Antilope. You wrote about it better than I ever could. I will add this: some fragrances are described as "sharp" - Antilope to me is "round" - There's no bite to it, yet it is never cloying or boring. Something about it takes me back to my growing-up years, it is womanly, both alluring and comforting. The violet note gives it a facet of old-fashioned, but these aren't the dessicated violets of L'Heure Bleue, a fragrance I adore for its meditative stillness. Antilope's violets are still in the ground and sun-kissed, and there you have another facet of Antilope, it is of the outdoors without being sporty. Round yet with facets. Hmmmm.
Posted by: julie | April 04, 2011 at 01:59 AM
So glad you like Weil de Weil, julie. I have the vintage Vol de Nuit, and don't recall the top notes being similar, but I'll check it out again. I love: "VdN does a soft landing on that coumarin/vanillin Guerliande cushion..."(It is a cushion!)
And Antilope really is wonderful. Even as you were describing it I could remember the scent of hay, chamomile, a touch of mint, a subtle berry without the sweetness. It's definitely round! Thanks for stopping by!
Posted by: Perfumaniac | April 04, 2011 at 11:39 AM
Hello, again. As it happened I put on a sample of Chanel 19 this morning, and thought WdW immediately, so of course I had to revisit your posts on both. Amazing, both born in 1971. bittergracenotes sums up WdW in a sentence, here the link,
http://bittergracenotes.blogspot.com/2009/06/one-sentence-perfume-review-weil-de.html
but I'll spare you the suspense: "It's the smell of a swamp in Paradise."

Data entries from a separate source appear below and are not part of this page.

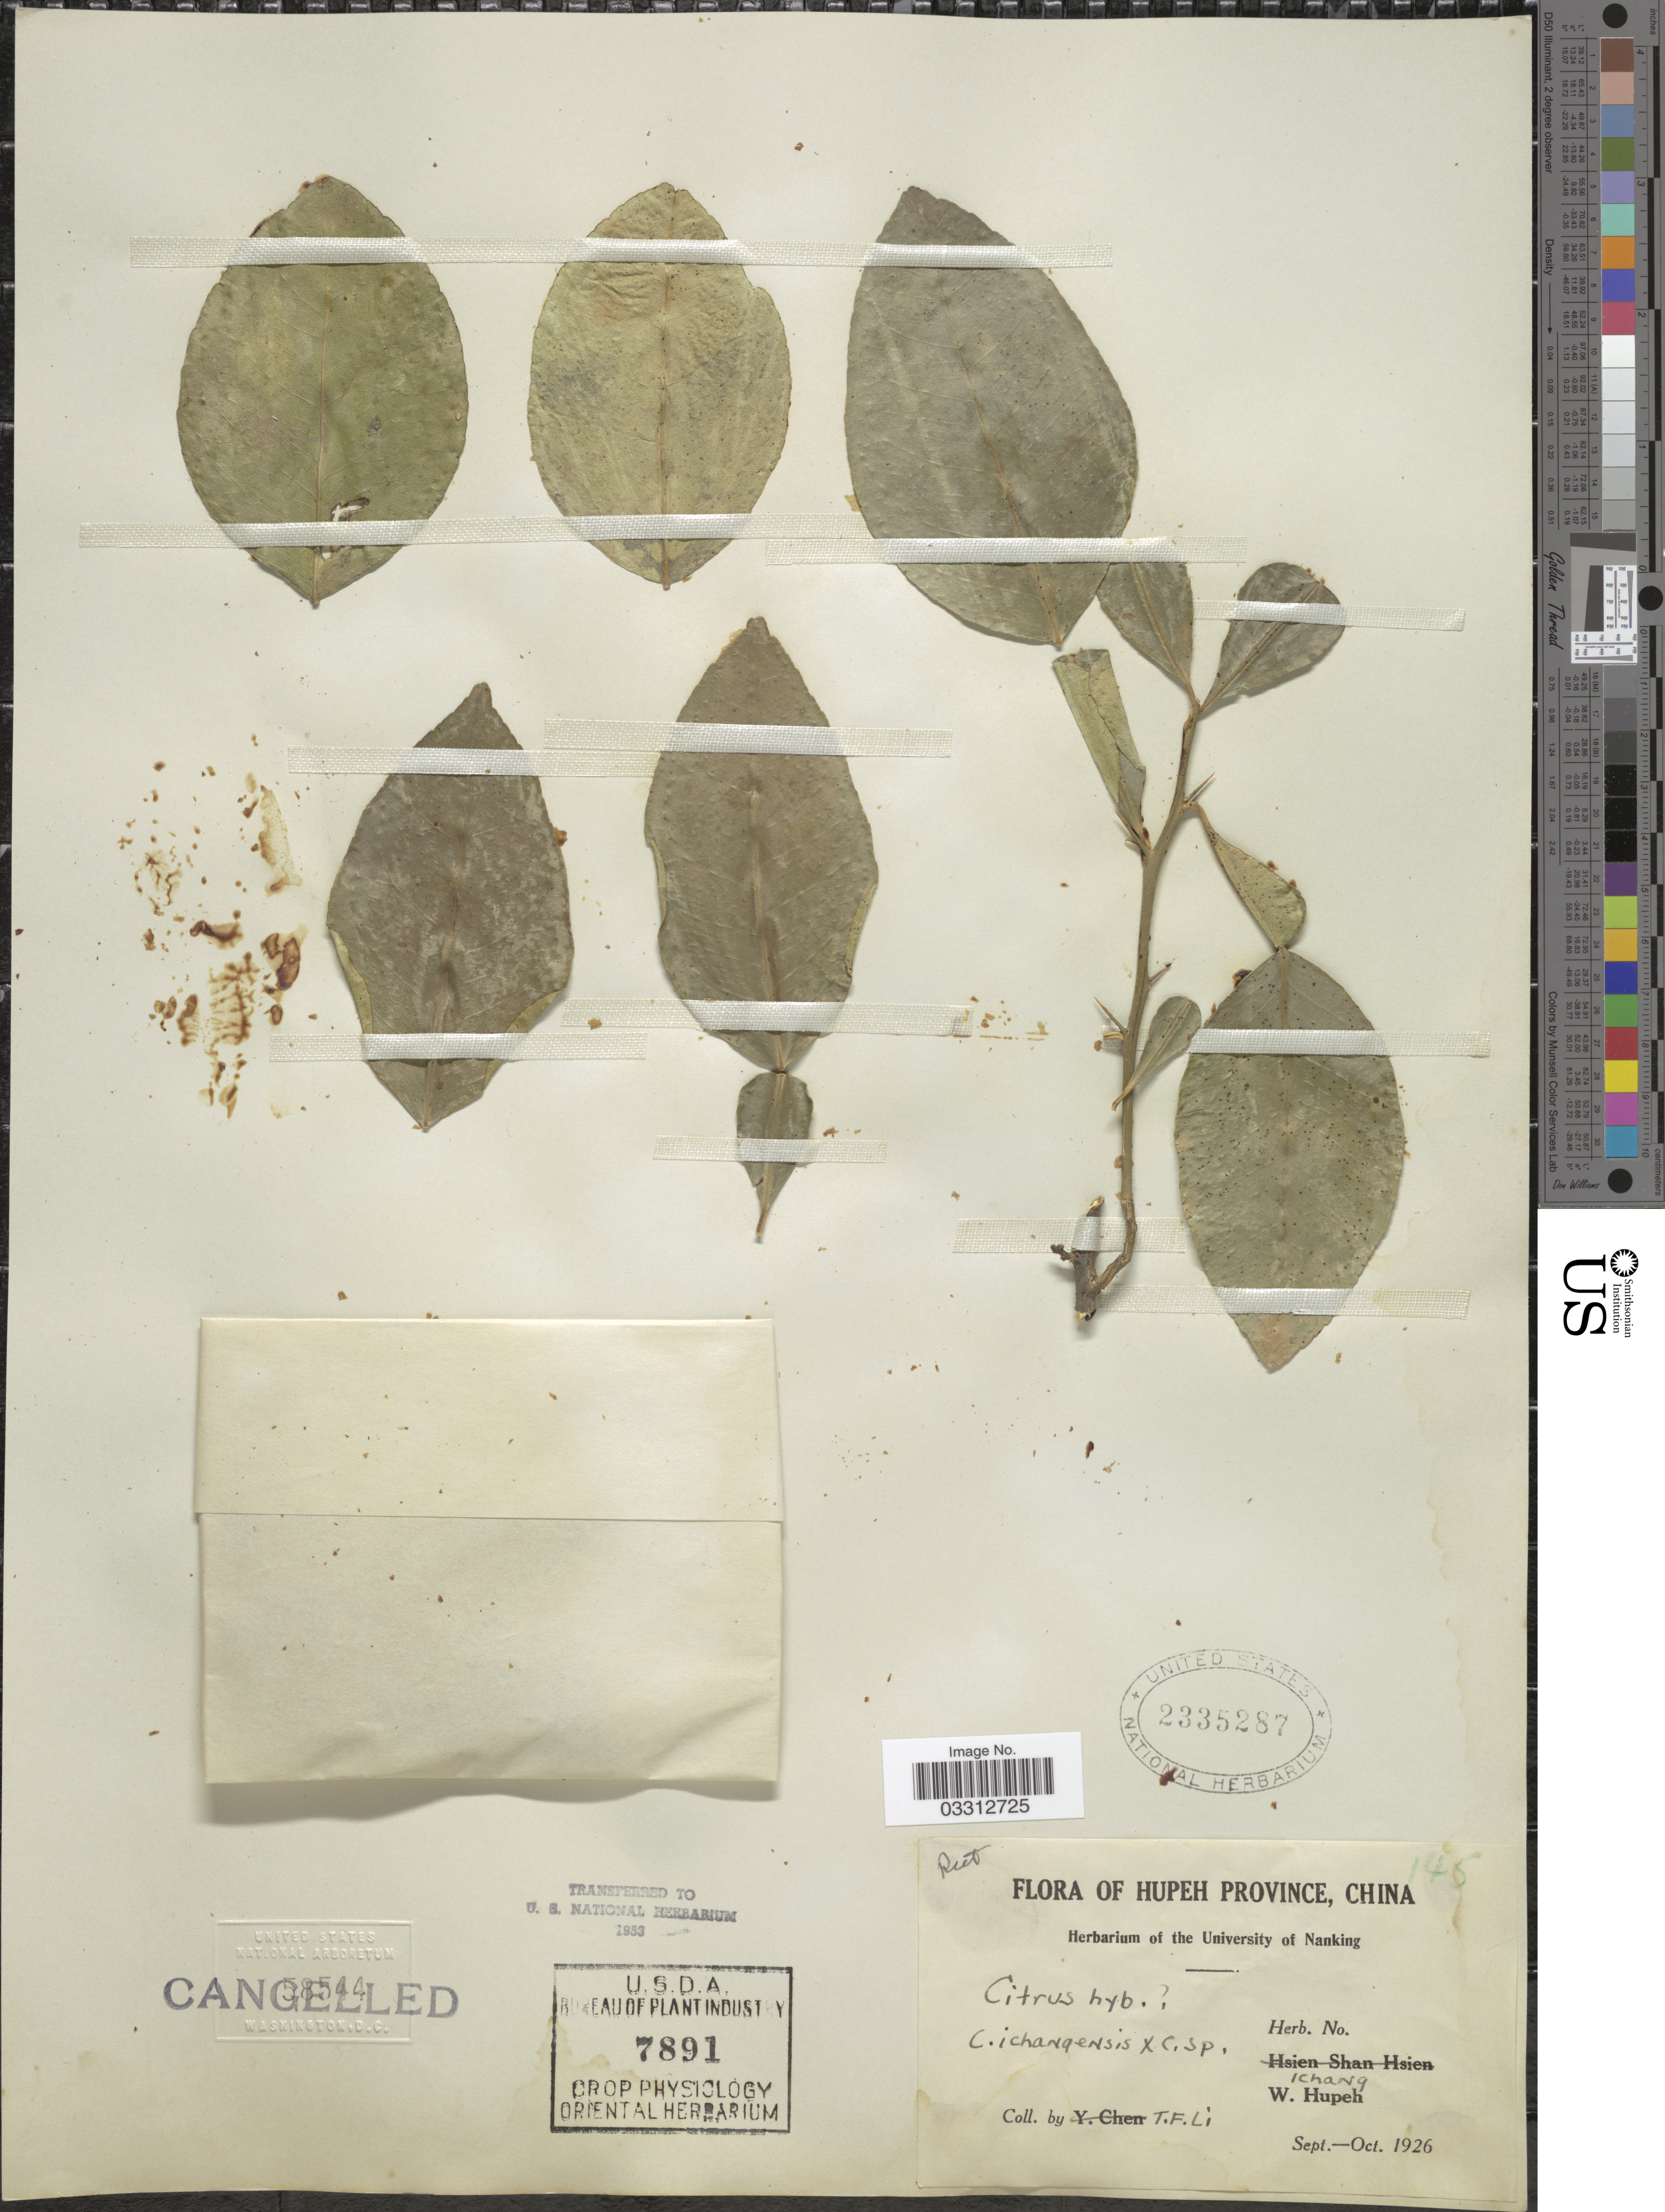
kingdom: Plantae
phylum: Tracheophyta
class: Magnoliopsida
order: Sapindales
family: Rutaceae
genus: Citrus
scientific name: Citrus ichangensis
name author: Swingle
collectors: T. Li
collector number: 145?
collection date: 1926-09/1926-10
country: China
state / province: Hubei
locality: Hupeh Province, Ichang, W. Hupeh.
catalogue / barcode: US 2335287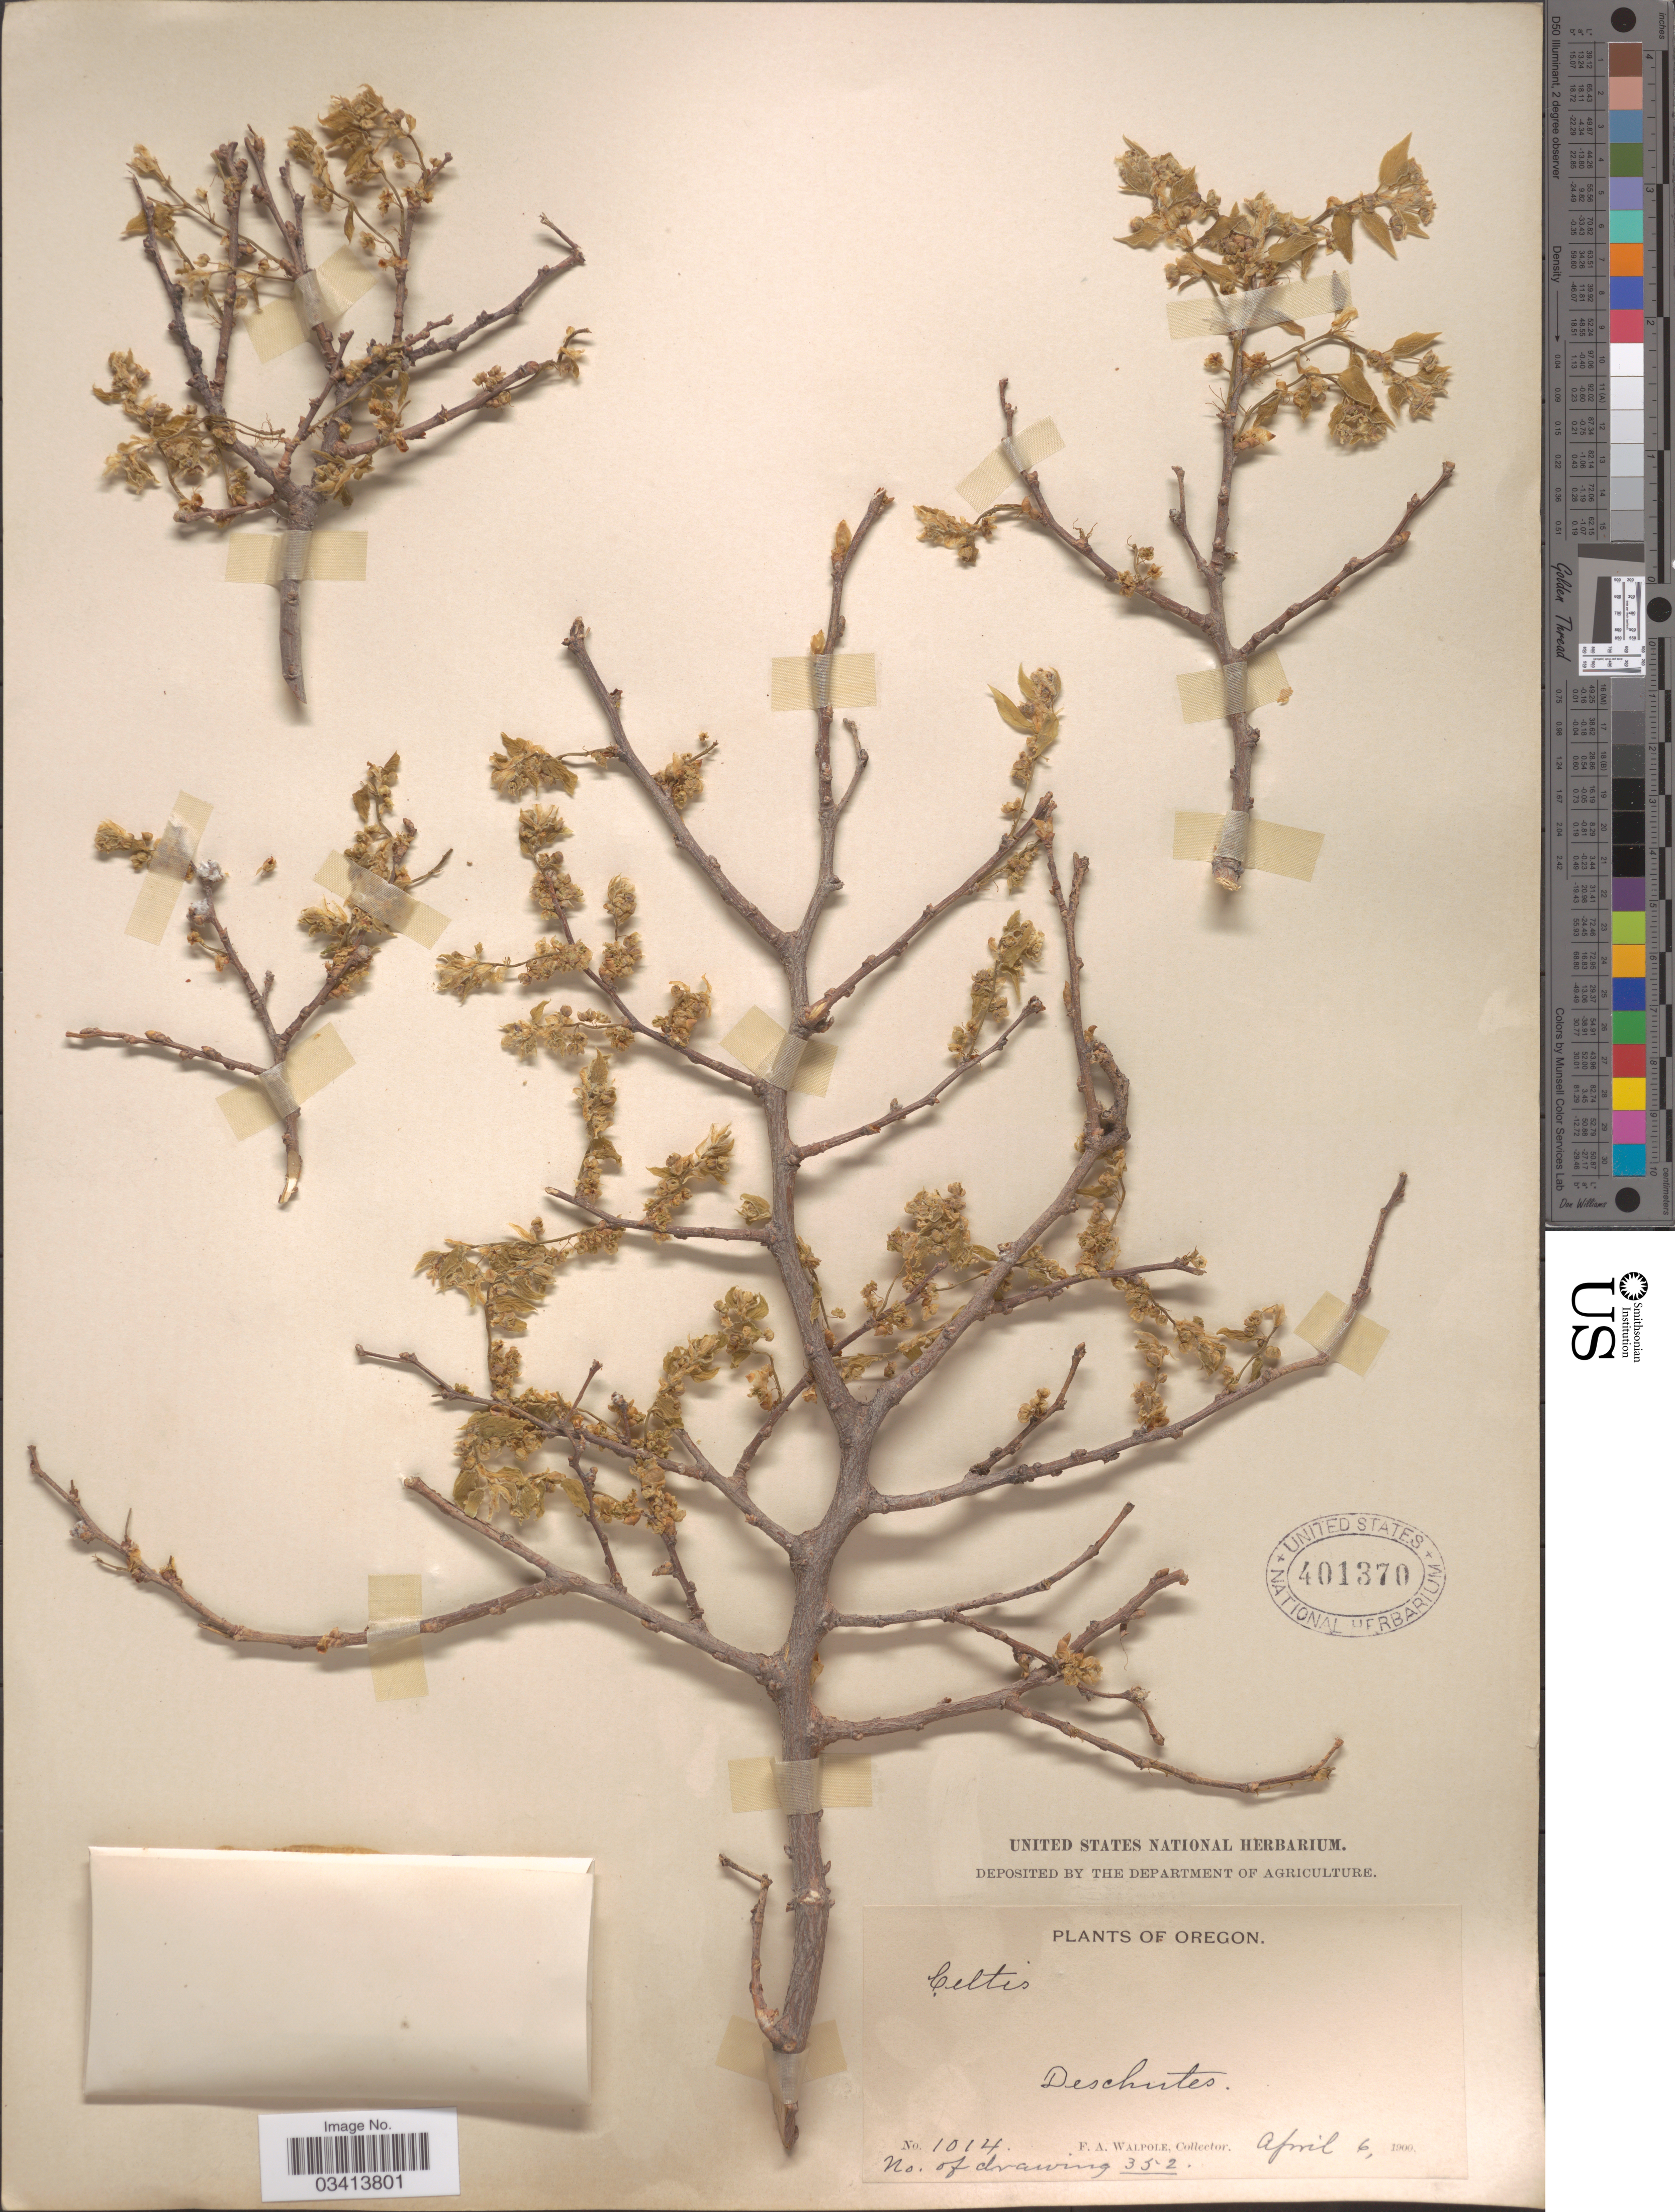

19 disappears on my skin. I'm passing around my Weils on basenotes and expect WdW will get a lot of love.
Posted by: julie | August 01, 2012 at 11:32 AM
A swamp in Paradise is great, Julie! Weil de Weil is green, green, green. Sounds like paradise to me!
Posted by: Perfumaniac | August 01, 2012 at 10:14 PM
I count myself lucky to have stumbled upon a 7.5 ml mini of this late last week. It came yesterday and oh! This perfume is stunning! The opening absolutely floored me! The only other perfume that has such a beautiful opening for me is Le Parfum de Therese, which also has tangerine in the top notes. I haven't really been able to figure out this perfume yet, the opening has my head spinning, but I love the green and the subtle woodiness of it.